─── Data provided

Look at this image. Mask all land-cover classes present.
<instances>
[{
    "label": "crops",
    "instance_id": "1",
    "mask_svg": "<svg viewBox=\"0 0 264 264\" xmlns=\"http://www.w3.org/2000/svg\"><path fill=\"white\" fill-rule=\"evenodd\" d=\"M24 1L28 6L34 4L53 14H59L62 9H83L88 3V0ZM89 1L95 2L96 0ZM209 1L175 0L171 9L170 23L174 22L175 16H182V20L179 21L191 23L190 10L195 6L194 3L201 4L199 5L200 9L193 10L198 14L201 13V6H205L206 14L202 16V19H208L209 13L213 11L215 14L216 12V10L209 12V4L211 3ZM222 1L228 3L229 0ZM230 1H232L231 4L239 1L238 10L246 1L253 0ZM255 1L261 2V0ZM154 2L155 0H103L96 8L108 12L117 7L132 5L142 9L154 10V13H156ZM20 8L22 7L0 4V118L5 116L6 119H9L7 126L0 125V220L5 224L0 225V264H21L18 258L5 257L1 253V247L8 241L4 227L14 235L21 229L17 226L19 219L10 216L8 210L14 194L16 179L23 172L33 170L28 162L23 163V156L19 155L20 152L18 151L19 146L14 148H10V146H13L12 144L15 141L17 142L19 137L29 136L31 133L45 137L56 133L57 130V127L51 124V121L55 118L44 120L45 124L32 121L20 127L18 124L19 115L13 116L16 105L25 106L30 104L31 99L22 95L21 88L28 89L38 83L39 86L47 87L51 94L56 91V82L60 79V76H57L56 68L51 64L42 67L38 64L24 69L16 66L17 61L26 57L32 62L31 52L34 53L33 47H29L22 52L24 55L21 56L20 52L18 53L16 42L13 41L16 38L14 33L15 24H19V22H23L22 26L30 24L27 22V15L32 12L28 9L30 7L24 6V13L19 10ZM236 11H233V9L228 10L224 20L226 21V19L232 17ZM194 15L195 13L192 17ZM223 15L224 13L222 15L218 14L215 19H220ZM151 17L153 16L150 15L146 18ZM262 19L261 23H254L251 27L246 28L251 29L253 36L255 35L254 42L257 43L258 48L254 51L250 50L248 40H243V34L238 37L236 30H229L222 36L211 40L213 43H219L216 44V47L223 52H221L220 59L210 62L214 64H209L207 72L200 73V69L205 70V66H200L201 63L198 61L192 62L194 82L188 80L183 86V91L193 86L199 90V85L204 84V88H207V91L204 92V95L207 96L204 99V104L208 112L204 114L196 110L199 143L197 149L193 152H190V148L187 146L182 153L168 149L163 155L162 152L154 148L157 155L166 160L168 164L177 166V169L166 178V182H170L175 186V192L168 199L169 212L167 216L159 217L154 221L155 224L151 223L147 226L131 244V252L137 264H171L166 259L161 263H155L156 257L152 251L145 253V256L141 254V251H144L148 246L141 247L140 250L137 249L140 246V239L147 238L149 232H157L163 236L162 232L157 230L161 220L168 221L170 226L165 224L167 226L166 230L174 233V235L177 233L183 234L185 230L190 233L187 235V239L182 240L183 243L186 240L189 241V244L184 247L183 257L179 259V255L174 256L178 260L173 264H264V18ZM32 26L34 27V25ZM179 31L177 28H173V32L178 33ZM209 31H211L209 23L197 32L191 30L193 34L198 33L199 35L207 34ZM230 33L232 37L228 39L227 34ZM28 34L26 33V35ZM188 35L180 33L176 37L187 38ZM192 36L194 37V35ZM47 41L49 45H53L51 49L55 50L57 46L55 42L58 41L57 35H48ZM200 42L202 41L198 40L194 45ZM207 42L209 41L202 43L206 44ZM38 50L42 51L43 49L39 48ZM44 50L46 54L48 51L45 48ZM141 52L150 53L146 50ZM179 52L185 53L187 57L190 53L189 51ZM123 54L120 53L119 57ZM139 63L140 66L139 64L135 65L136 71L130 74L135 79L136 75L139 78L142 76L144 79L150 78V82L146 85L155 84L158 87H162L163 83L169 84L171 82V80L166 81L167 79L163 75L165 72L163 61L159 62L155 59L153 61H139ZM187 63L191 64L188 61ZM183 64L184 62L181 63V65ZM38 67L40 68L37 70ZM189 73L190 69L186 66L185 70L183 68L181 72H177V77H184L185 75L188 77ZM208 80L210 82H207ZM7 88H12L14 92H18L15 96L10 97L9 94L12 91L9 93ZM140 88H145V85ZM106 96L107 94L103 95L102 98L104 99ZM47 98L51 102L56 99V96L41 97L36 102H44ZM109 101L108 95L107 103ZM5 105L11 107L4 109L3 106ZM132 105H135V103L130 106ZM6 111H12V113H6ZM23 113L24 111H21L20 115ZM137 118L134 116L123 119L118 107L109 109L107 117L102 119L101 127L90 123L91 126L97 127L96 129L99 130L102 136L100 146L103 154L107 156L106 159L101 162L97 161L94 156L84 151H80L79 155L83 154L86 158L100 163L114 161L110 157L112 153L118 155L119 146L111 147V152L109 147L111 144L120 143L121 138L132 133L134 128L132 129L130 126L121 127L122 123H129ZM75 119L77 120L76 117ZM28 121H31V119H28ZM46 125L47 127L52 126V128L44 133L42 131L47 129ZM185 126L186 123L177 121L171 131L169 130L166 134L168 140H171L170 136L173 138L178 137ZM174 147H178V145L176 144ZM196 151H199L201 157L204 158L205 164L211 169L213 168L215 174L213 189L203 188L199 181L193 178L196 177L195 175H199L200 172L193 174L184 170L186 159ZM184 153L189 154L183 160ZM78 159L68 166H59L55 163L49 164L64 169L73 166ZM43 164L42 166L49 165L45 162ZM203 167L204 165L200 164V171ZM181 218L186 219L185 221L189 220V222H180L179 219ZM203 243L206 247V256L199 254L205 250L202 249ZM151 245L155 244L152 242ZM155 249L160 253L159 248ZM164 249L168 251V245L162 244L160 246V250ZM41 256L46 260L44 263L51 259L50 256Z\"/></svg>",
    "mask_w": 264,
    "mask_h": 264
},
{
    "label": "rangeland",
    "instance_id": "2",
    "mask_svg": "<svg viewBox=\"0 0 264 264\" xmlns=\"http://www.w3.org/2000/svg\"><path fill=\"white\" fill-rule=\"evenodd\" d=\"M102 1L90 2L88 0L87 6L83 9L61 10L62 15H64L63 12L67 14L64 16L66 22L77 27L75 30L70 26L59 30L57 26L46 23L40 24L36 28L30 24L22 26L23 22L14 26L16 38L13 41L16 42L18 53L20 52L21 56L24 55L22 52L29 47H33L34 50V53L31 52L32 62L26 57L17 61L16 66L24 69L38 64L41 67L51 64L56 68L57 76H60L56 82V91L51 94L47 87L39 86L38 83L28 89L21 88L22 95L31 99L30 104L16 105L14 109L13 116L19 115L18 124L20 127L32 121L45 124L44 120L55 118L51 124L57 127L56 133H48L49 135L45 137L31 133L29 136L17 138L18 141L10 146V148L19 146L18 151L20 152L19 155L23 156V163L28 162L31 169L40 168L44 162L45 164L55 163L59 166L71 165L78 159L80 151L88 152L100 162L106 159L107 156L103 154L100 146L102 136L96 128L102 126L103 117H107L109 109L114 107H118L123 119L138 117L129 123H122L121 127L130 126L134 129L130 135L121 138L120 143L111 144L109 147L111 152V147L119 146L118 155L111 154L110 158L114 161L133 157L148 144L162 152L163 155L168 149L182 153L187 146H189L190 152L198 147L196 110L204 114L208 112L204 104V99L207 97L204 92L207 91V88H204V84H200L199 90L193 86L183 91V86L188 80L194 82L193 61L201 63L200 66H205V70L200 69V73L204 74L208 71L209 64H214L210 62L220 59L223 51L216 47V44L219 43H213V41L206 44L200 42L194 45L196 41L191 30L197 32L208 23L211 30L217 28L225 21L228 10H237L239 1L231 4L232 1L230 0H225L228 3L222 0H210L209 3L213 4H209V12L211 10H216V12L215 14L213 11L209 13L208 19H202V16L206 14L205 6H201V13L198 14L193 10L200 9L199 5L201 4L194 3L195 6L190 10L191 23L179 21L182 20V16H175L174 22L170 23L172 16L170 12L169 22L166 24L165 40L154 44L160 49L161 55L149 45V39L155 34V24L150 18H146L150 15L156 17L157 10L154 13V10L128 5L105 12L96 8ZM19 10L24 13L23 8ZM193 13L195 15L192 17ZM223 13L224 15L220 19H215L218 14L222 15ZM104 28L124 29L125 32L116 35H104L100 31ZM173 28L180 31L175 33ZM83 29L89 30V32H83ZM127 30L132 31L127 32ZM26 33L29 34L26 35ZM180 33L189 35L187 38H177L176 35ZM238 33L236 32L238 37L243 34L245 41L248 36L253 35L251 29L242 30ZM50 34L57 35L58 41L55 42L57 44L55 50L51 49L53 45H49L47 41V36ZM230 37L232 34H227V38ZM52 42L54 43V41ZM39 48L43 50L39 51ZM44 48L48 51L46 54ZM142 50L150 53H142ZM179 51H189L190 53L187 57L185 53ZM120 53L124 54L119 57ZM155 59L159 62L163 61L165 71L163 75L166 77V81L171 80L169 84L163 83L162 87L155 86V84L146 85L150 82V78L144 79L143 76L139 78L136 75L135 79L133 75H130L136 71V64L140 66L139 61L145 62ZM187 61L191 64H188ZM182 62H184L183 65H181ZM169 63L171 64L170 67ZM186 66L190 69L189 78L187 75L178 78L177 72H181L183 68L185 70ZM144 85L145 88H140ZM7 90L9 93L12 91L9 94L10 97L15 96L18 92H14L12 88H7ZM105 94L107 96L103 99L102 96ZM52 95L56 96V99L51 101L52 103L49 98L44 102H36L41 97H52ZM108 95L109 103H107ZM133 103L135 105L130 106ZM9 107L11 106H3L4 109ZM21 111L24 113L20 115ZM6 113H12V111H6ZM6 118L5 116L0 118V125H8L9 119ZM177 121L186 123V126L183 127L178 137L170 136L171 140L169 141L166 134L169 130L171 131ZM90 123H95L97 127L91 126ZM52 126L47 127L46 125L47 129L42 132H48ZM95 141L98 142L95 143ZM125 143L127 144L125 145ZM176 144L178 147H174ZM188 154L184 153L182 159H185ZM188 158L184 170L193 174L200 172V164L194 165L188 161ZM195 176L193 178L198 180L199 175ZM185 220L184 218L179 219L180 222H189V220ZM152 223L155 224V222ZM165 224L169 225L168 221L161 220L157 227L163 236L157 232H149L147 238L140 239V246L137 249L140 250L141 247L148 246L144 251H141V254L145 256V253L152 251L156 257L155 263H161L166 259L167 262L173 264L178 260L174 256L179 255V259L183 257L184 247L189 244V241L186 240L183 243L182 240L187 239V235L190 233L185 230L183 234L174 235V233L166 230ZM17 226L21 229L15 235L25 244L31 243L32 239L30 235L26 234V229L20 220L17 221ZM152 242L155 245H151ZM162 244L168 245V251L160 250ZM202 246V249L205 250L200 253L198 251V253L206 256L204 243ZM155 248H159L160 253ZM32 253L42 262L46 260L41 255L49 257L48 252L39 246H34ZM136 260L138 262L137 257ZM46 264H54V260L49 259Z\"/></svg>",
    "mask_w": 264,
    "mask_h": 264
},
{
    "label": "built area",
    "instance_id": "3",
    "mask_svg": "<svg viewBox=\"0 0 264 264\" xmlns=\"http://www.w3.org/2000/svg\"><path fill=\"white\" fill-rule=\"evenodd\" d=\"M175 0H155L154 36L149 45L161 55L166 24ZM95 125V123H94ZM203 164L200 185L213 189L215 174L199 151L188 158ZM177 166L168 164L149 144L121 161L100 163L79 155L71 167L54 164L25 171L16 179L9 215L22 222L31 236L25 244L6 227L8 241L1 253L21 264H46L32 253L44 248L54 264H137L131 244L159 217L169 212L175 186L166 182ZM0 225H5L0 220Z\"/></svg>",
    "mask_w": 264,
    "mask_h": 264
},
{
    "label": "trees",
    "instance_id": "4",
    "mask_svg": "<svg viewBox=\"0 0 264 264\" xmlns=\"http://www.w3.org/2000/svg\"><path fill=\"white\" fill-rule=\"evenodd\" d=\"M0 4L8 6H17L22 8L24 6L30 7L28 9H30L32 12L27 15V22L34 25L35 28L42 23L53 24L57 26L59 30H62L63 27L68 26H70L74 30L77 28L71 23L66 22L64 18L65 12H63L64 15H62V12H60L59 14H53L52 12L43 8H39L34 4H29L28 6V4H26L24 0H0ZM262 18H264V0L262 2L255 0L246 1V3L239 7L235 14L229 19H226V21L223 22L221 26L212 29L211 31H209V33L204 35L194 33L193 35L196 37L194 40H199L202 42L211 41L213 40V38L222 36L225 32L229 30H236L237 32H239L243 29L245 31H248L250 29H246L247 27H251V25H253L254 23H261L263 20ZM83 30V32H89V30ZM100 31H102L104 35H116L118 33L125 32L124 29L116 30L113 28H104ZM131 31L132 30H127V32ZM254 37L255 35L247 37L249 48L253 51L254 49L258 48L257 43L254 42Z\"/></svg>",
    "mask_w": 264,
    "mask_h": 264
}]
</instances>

──────

◆ Required task
Extract each line of the data above that contains the string "label".

◆ The response
    "label": "crops",
    "label": "rangeland",
    "label": "built area",
    "label": "trees",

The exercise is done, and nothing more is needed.